## How to complete this task
Search the material for the string "labels", then show every line where it turns up.

## Dataset

────────────────

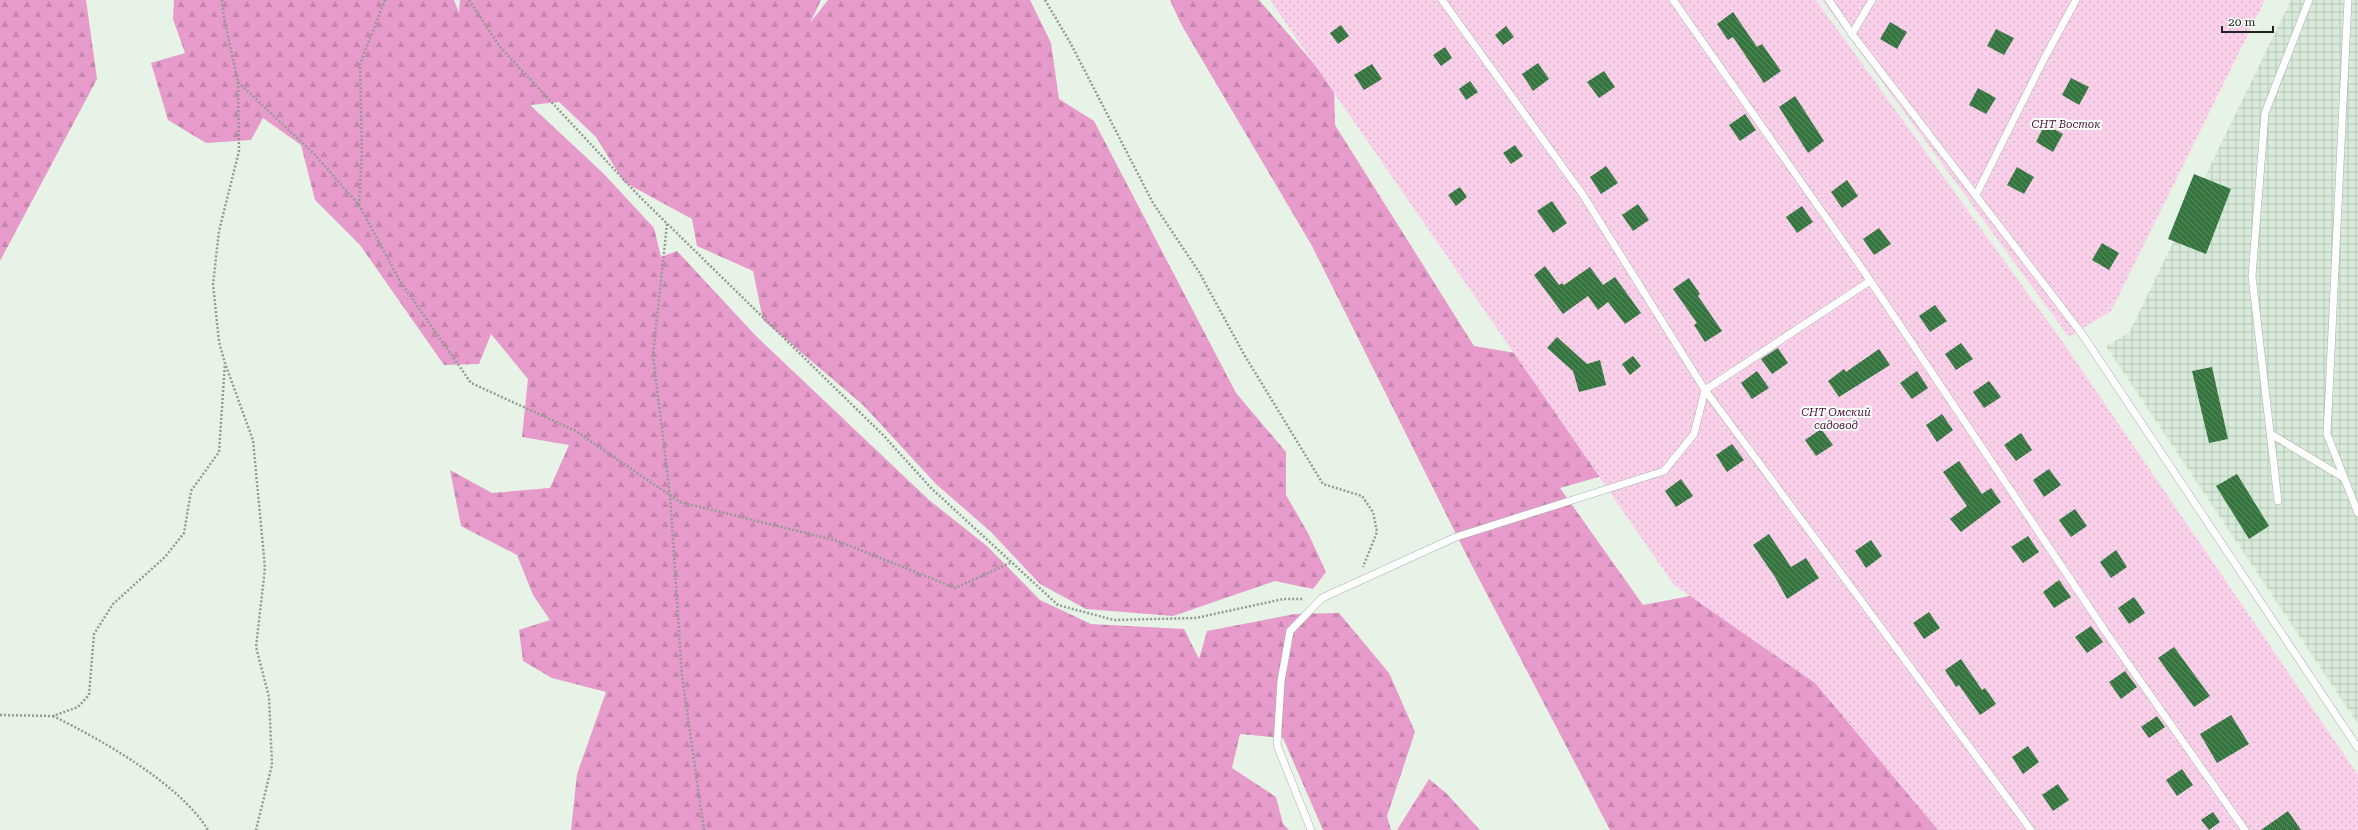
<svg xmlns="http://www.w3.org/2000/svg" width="2358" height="830" viewBox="0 0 2358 830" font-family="'Roboto Serif',serif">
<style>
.industrial{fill:url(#industrial-grid)}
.forest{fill:url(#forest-firs)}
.garden{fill:url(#garden-dots)}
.building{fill:url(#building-back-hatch)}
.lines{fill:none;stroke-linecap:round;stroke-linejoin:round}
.lane-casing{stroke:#a7b3a8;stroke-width:8}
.path{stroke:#939b93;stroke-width:2.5;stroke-dasharray:2 2;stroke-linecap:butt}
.lane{stroke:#fff;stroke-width:7}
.labels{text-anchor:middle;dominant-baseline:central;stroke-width:4;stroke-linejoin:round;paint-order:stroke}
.park-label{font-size:11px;font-style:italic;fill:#500e3d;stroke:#f7fff8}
</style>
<defs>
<pattern id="industrial-grid" width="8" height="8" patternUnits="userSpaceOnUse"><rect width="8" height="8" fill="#d8ead9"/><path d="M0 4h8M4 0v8" fill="none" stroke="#b9c9ba"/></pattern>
<pattern id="forest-firs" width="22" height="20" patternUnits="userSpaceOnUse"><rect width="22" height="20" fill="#e69bca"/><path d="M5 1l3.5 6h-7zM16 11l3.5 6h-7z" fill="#c585ad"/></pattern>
<pattern id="garden-dots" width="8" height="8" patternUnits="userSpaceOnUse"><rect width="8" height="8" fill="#facfe9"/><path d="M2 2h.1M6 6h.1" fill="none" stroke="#d6b2c8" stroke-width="1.8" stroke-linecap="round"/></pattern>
<pattern id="building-back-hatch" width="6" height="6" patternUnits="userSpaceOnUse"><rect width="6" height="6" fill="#35753f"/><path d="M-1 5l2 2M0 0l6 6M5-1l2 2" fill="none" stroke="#5e8b64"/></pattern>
</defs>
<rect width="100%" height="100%" fill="#e7f3e7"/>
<path class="industrial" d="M2291 0H2358V724L2106 346 2129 333Z"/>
<g class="forest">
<path d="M0 0H86L97 79 0 261Z"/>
<path d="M174 0H454L459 13 460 0H821L810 23 828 0H1030L1051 43 1059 99 1094 121 1236 393 1286 452V495L1308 533 1326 572 1313 589 1275 581 1173 616 1086 609 1040 584 991 532 936 484 863 405 763 320 753 271 697 246 692 219 624 182 596 137 559 102 530 105 603 173 654 228 661 257 677 251 756 336 929 500 987 546 1040 600 1091 624 1184 629 1199 659 1207 631 1295 614 1339 613 1389 673 1415 732 1387 816 1391 830H1323L1283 738 1240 734 1232 768 1276 797 1283 824 1289 830H571L577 774 606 692 552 678 523 661 519 630 550 620 533 595 517 555 461 526 450 470 492 493 550 488 569 445 522 437 528 379 491 334 479 364 444 365 360 245 315 200 301 145 263 118 251 140 206 143 168 120 151 63 185 53 173 19Z"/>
<path d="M1170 0H1259L1334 87 1335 125 1474 346 1605 368 1645 464 1560 488 1643 605 1753 584 1984 830H1610L1468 558 1312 246 1181 24Z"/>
<path d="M1429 779 1446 793 1480 830H1397Z"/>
</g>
<g class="garden">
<path d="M1270 0H1816L2062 341 2358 775V830H1938L1815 683 1674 585Z"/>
<path d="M1822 0H2265L2111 311 2069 337Z"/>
</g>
<g class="building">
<path d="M1733 12 1757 47 1762 44 1781 71 1764 83 1733 37 1728 40 1717 24Z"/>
<path d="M1890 22 1907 32 1897 49 1880 39Z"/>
<path d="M1341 25 1349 36 1338 44 1330 33Z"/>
<path d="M1506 26 1514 37 1503 45 1495 35Z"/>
<path d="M1996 29 2014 38 2004 55 1987 46Z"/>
<path d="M1445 47 1452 58 1441 66 1433 55Z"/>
<path d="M1538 63 1549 79 1533 91 1522 74Z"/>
<path d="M1372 64 1382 79 1364 90 1354 75Z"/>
<path d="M1604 71 1615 87 1599 98 1587 82Z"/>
<path d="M2071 78 2089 87 2079 105 2062 95Z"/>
<path d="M1470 81 1478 92 1466 100 1459 89Z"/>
<path d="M1978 88 1996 98 1986 114 1969 105Z"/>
<path d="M1795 96 1824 141 1808 153 1779 107Z"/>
<path d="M1745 114 1756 130 1740 141 1729 125Z"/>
<path d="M2045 124 2063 134 2053 152 2036 142Z"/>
<path d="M1515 145 1523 156 1511 164 1503 153Z"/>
<path d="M1606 166 1618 183 1601 194 1590 177Z"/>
<path d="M2017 167 2034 177 2024 194 2007 185Z"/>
<path d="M2194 174 2231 189 2206 254 2168 239Z"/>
<path d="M1847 180 1858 196 1842 208 1831 192Z"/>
<path d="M1460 187 1467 197 1456 206 1448 195Z"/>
<path d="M1552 201 1567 223 1553 233 1537 211Z"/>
<path d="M1638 204 1649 220 1633 231 1622 215Z"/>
<path d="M1802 206 1813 222 1797 233 1786 217Z"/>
<path d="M1879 228 1891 244 1874 255 1863 239Z"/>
<path d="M2102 243 2119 253 2109 270 2092 260Z"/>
<path d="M1545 266 1559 285 1562 283 1564 285 1590 267 1603 285 1615 277 1641 313 1625 324 1608 302 1598 310 1588 296 1563 314 1534 275Z"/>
<path d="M1689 278 1700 294 1698 296 1722 331 1705 342 1694 325 1697 323 1673 289Z"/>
<path d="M1935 305 1947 321 1930 332 1919 316Z"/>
<path d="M1557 337 1587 364 1600 360 1606 385 1579 392 1573 371 1547 348Z"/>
<path d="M1961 343 1973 359 1956 370 1945 354Z"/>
<path d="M1778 348 1788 363 1772 374 1761 359Z"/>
<path d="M1879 349 1890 365 1839 397 1828 381 1844 369 1846 372Z"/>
<path d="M1633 356 1641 366 1630 375 1622 364Z"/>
<path d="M2212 367 2228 439 2209 443 2192 371Z"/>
<path d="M1757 371 1769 388 1752 399 1741 383Z"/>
<path d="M1917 371 1928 388 1912 399 1900 383Z"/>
<path d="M1989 381 2001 397 1984 408 1973 392Z"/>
<path d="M1942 414 1953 430 1937 442 1926 425Z"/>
<path d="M1821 429 1833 445 1816 456 1805 440Z"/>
<path d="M2021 433 2032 450 2016 461 2004 445Z"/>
<path d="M1732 444 1744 460 1727 472 1716 455Z"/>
<path d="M1959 461 1982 494 1991 488 2001 502 1961 532 1950 519 1967 506 1943 472Z"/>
<path d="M2049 469 2061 485 2044 497 2033 480Z"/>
<path d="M2237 474 2269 526 2249 539 2216 486Z"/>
<path d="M1681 479 1693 496 1676 507 1665 491Z"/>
<path d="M2075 509 2087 526 2071 537 2059 520Z"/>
<path d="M1769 534 1791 567 1806 558 1819 578 1787 599 1775 577 1753 545Z"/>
<path d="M2028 536 2039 552 2023 563 2011 547Z"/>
<path d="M1871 540 1882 556 1866 568 1855 551Z"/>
<path d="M2116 550 2127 567 2111 578 2100 562Z"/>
<path d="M2059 580 2071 597 2054 608 2043 592Z"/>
<path d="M2134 597 2145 613 2129 624 2118 608Z"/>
<path d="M1929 612 1940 628 1924 639 1913 623Z"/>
<path d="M2091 626 2103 642 2087 653 2075 637Z"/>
<path d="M2174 647 2210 696 2194 707 2158 658Z"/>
<path d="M1961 659 1982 690 1985 688 1996 704 1980 715 1959 685 1956 687 1945 670Z"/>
<path d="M2125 671 2137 687 2121 699 2109 682Z"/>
<path d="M2231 715 2249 744 2217 763 2200 734Z"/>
<path d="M2157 716 2165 727 2149 738 2141 727Z"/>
<path d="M2028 746 2039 762 2023 774 2012 757Z"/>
<path d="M2182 769 2193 785 2177 796 2166 780Z"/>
<path d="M2058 784 2069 800 2053 811 2042 795Z"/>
<path d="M2288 811 2301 830H2261Z"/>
<path d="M2213 812 2220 822 2209 830 2201 820Z"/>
</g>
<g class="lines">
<defs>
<g id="lane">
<path d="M1673 0 1863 270 2105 631 2245 830"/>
<path d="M1829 0 1852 34 2082 334 2358 748"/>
<path d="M2348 0 2327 434 2358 513"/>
<path d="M1852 34 1872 0"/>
<path d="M1976 195 2044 59 2076 0"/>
<path d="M1870 281 1705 390 2031 830"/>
<path d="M2271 434 2344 478"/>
<path d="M2278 501 2252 276 2265 113 2309 0"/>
<path d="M1311 830 1277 745 1281 681 1290 631 1322 598 1456 537 1664 471 1694 434 1705 390 1583 195 1442 0"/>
</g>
</defs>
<use href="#lane" class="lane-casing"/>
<g class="path">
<path d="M222 0 224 18 238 82 316 156 359 205 400 281 471 383 574 430 680 502 838 541 955 588 1010 563"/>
<path d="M469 0 500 47 640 197 883 435 931 488 1058 605 1114 620 1196 618 1283 599H1304"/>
<path d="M1045 0 1071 44 1153 203 1199 272 1245 356 1323 484 1362 496 1373 512 1377 532 1363 567"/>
<path d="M359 205 362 154 360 64 385 0"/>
<path d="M667 224 653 355 670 495 682 676 704 830"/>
<path d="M226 366 253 440 265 568 256 647 269 697 272 765 256 830"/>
<path d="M0 715 53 716 78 707 89 695 94 634 113 604 165 557 184 533 191 491 219 452 225 363 219 342 213 284 219 231 239 151 238 82"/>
<path d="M53 716C102 740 180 784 208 830"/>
</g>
<use href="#lane" class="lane"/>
</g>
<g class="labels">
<g class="park-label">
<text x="2066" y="124">СНТ Восток</text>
<text x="1836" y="412">СНТ Омский<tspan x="1836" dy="13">садовод</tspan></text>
</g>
</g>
<path d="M2222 26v6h51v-6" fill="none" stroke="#202420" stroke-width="2"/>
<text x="2228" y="26" font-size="12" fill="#202420" stroke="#f7fff8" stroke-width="3" paint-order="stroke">20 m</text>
</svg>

────────────────

## Answer to this task
.labels{text-anchor:middle;dominant-baseline:central;stroke-width:4;stroke-linejoin:round;paint-order:stroke}
<g class="labels">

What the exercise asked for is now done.